> [What the task requires]
Copy out the lines word for word, starting at the line that contains "This is a set" and ending after the line that contains "-0.015848, 0.988541, -0.299264]]".

> [Available records]
__________

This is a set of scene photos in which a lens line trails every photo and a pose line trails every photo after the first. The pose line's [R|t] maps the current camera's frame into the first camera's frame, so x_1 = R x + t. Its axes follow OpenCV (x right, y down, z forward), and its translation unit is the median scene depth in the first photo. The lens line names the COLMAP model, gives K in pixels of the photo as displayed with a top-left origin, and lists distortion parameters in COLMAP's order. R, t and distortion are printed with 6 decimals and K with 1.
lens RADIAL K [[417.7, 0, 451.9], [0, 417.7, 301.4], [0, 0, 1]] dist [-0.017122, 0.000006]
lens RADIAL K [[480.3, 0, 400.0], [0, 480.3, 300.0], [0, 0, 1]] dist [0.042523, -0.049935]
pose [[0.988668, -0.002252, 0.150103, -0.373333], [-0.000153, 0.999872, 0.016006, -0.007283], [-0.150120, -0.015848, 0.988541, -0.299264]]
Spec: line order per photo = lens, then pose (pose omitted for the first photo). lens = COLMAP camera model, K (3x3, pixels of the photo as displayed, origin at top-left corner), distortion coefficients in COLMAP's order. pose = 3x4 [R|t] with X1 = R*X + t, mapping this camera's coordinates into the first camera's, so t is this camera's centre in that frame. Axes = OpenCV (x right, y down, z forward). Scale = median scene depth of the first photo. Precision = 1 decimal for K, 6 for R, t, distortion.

__________

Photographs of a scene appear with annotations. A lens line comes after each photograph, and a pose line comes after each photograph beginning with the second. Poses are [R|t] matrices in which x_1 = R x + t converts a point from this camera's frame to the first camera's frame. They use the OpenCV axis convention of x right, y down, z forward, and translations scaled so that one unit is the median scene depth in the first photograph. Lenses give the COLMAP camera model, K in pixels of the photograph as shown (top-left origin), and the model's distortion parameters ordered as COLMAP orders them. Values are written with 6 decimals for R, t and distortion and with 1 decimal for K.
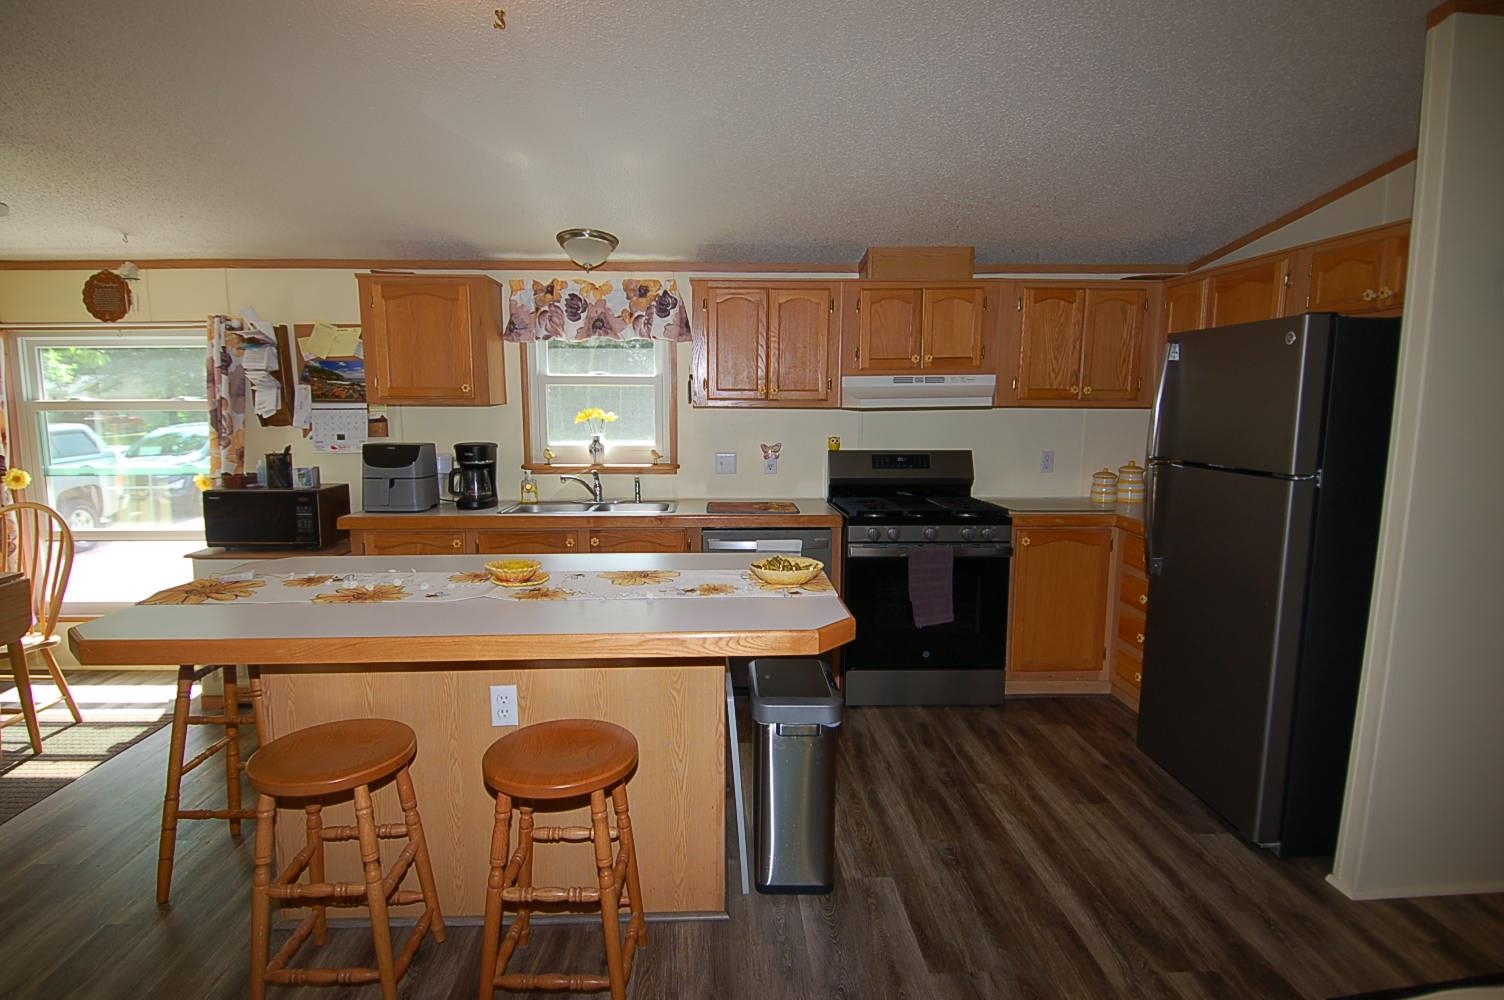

__________

> [Exercise result]
This is a set of scene photos in which a lens line trails every photo and a pose line trails every photo after the first. The pose line's [R|t] maps the current camera's frame into the first camera's frame, so x_1 = R x + t. Its axes follow OpenCV (x right, y down, z forward), and its translation unit is the median scene depth in the first photo. The lens line names the COLMAP model, gives K in pixels of the photo as displayed with a top-left origin, and lists distortion parameters in COLMAP's order. R, t and distortion are printed with 6 decimals and K with 1.
lens RADIAL K [[417.7, 0, 451.9], [0, 417.7, 301.4], [0, 0, 1]] dist [-0.017122, 0.000006]
lens RADIAL K [[480.3, 0, 400.0], [0, 480.3, 300.0], [0, 0, 1]] dist [0.042523, -0.049935]
pose [[0.988668, -0.002252, 0.150103, -0.373333], [-0.000153, 0.999872, 0.016006, -0.007283], [-0.150120, -0.015848, 0.988541, -0.299264]]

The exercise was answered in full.